Could you retype every entry below exactly as written?

= Beginning of Section =

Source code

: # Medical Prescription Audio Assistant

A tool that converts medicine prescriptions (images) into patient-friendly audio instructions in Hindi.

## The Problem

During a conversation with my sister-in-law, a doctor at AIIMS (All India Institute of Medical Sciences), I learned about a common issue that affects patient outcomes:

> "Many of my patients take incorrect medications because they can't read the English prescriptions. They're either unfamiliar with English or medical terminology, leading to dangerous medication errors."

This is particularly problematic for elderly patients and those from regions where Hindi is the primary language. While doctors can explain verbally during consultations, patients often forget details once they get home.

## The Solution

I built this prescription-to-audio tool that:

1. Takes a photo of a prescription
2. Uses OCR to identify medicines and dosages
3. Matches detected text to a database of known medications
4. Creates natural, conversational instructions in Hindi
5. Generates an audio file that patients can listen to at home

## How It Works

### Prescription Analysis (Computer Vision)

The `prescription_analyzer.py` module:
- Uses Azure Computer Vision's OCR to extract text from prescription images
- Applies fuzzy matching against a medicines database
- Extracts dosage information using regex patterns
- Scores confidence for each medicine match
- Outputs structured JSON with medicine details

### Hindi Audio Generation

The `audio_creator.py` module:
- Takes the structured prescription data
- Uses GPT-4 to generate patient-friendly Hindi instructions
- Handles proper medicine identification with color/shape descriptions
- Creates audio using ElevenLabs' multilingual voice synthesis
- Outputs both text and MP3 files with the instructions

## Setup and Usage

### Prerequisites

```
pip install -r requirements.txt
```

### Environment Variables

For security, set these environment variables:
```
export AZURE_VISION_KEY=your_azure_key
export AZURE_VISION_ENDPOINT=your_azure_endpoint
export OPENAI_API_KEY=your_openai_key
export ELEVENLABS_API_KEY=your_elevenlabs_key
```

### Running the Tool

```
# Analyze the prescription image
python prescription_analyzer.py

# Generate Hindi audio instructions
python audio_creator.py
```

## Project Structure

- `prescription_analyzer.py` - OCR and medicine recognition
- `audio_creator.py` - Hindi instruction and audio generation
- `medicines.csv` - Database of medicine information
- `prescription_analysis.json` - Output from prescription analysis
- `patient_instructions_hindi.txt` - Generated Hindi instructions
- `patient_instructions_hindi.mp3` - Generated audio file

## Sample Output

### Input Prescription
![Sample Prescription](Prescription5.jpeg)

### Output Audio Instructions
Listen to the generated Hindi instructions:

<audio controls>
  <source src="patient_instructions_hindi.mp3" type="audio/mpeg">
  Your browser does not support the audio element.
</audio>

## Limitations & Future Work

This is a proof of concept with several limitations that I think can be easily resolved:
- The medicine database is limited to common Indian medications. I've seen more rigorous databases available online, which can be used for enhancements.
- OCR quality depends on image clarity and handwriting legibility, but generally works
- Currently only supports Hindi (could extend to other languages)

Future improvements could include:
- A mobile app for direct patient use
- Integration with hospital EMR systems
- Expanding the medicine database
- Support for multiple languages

= End of Section =

» **REPLY TO THE TASK**
Source code

: # Medical Prescription Audio Assistant

A tool that converts medicine prescriptions (images) into patient-friendly audio instructions in Hindi.

## The Problem

During a conversation with my sister-in-law, a doctor at AIIMS (All India Institute of Medical Sciences), I learned about a common issue that affects patient outcomes:

> "Many of my patients take incorrect medications because they can't read the English prescriptions. They're either unfamiliar with English or medical terminology, leading to dangerous medication errors."

This is particularly problematic for elderly patients and those from regions where Hindi is the primary language. While doctors can explain verbally during consultations, patients often forget details once they get home.

## The Solution

I built this prescription-to-audio tool that:

1. Takes a photo of a prescription
2. Uses OCR to identify medicines and dosages
3. Matches detected text to a database of known medications
4. Creates natural, conversational instructions in Hindi
5. Generates an audio file that patients can listen to at home

## How It Works

### Prescription Analysis (Computer Vision)

The `prescription_analyzer.py` module:
- Uses Azure Computer Vision's OCR to extract text from prescription images
- Applies fuzzy matching against a medicines database
- Extracts dosage information using regex patterns
- Scores confidence for each medicine match
- Outputs structured JSON with medicine details

### Hindi Audio Generation

The `audio_creator.py` module:
- Takes the structured prescription data
- Uses GPT-4 to generate patient-friendly Hindi instructions
- Handles proper medicine identification with color/shape descriptions
- Creates audio using ElevenLabs' multilingual voice synthesis
- Outputs both text and MP3 files with the instructions

## Setup and Usage

### Prerequisites

```
pip install -r requirements.txt
```

### Environment Variables

For security, set these environment variables:
```
export AZURE_VISION_KEY=your_azure_key
export AZURE_VISION_ENDPOINT=your_azure_endpoint
export OPENAI_API_KEY=your_openai_key
export ELEVENLABS_API_KEY=your_elevenlabs_key
```

### Running the Tool

```
# Analyze the prescription image
python prescription_analyzer.py

# Generate Hindi audio instructions
python audio_creator.py
```

## Project Structure

- `prescription_analyzer.py` - OCR and medicine recognition
- `audio_creator.py` - Hindi instruction and audio generation
- `medicines.csv` - Database of medicine information
- `prescription_analysis.json` - Output from prescription analysis
- `patient_instructions_hindi.txt` - Generated Hindi instructions
- `patient_instructions_hindi.mp3` - Generated audio file

## Sample Output

### Input Prescription
![Sample Prescription](Prescription5.jpeg)

### Output Audio Instructions
Listen to the generated Hindi instructions:

<audio controls>
  <source src="patient_instructions_hindi.mp3" type="audio/mpeg">
  Your browser does not support the audio element.
</audio>

## Limitations & Future Work

This is a proof of concept with several limitations that I think can be easily resolved:
- The medicine database is limited to common Indian medications. I've seen more rigorous databases available online, which can be used for enhancements.
- OCR quality depends on image clarity and handwriting legibility, but generally works
- Currently only supports Hindi (could extend to other languages)

Future improvements could include:
- A mobile app for direct patient use
- Integration with hospital EMR systems
- Expanding the medicine database
- Support for multiple languages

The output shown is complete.